## GOAL OF THE EXERCISE
Which lines of the entries contain the string "cancer"? Copy each of them.

# # # # #

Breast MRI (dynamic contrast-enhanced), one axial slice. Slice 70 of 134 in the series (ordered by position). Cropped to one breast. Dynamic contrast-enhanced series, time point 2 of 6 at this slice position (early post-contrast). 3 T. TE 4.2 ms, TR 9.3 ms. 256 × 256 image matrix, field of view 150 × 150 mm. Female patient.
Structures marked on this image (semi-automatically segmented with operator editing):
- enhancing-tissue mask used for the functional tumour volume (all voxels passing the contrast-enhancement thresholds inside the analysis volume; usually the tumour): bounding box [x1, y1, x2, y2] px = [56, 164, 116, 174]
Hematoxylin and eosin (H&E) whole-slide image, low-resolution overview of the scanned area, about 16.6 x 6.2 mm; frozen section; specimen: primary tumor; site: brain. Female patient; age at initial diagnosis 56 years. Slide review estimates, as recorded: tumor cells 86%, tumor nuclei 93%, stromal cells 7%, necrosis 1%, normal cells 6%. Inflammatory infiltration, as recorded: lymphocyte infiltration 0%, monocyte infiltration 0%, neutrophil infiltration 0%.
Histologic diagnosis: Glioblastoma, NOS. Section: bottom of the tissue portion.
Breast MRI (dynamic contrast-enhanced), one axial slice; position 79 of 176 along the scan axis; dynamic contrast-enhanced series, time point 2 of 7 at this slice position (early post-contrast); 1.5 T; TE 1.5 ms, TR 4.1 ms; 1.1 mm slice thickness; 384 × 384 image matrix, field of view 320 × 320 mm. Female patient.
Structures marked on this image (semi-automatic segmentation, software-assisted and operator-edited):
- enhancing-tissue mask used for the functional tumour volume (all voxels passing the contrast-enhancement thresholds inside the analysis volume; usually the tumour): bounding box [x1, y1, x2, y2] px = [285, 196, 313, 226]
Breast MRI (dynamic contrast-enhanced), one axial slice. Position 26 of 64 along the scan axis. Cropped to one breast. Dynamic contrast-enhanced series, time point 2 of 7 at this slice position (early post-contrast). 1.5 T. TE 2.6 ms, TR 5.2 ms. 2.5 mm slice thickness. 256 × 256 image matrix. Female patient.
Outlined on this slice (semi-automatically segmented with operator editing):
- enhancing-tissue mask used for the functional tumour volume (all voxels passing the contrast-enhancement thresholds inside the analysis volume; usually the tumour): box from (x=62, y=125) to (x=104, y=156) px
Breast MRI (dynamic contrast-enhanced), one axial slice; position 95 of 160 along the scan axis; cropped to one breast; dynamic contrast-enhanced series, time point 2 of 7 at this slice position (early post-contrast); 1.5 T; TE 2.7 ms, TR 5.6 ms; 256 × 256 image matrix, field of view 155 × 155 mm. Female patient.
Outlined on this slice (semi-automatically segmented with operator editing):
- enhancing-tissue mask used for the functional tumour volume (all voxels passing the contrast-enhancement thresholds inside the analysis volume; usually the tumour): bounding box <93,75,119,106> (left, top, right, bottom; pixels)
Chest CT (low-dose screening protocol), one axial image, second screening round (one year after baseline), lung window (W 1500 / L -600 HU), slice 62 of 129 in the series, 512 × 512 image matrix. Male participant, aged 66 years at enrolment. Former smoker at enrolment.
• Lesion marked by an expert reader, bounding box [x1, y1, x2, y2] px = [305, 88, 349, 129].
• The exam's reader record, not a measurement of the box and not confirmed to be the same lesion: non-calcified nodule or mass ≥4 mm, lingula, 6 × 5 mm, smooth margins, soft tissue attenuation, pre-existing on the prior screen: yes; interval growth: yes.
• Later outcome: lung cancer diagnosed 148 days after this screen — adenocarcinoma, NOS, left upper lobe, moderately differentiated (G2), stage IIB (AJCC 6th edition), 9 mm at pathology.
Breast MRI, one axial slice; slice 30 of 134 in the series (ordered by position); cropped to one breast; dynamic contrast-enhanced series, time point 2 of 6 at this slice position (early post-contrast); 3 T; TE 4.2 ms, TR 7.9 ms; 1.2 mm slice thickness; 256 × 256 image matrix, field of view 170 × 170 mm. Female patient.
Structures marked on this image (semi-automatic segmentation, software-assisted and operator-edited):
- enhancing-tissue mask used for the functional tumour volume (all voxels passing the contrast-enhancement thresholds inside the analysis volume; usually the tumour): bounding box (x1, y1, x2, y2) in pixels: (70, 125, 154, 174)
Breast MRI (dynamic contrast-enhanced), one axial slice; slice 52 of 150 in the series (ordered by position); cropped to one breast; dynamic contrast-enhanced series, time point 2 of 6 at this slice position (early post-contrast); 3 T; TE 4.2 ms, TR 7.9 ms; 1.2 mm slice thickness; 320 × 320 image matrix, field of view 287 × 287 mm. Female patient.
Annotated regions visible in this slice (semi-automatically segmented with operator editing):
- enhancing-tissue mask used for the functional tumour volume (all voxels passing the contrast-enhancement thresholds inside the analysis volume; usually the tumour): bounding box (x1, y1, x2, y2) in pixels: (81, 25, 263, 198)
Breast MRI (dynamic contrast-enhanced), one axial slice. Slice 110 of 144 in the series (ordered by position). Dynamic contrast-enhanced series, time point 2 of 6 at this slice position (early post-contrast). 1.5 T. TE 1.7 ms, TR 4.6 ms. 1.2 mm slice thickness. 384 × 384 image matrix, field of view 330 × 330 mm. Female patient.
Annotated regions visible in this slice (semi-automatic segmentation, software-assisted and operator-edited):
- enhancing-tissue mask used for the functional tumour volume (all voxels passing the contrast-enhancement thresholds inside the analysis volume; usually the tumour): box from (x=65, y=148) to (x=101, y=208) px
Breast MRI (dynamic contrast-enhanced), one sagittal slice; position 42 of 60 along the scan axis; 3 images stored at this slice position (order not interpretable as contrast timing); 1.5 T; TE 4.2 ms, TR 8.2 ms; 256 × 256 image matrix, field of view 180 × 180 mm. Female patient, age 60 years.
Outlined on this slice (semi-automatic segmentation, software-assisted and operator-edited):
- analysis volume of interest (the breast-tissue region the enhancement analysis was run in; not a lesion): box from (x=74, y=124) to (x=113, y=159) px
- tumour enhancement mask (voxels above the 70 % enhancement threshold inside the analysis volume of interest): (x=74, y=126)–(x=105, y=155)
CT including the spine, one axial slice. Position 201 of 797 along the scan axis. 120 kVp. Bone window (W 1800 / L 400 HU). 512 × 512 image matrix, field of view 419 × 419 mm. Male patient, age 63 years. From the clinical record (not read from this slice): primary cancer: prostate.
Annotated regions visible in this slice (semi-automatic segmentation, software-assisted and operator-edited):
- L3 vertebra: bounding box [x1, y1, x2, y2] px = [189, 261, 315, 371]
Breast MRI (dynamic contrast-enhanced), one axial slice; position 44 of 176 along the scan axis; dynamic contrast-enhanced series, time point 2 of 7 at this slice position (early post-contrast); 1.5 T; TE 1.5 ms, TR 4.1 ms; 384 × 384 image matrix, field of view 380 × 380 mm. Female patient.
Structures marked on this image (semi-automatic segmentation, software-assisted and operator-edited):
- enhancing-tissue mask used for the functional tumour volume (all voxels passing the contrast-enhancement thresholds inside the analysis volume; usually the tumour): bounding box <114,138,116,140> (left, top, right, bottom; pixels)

# # # # #

## EXERCISE RESULT
• Later outcome: lung cancer diagnosed 148 days after this screen — adenocarcinoma, NOS, left upper lobe, moderately differentiated (G2), stage IIB (AJCC 6th edition), 9 mm at pathology.
CT including the spine, one axial slice. Position 201 of 797 along the scan axis. 120 kVp. Bone window (W 1800 / L 400 HU). 512 × 512 image matrix, field of view 419 × 419 mm. Male patient, age 63 years. From the clinical record (not read from this slice): primary cancer: prostate.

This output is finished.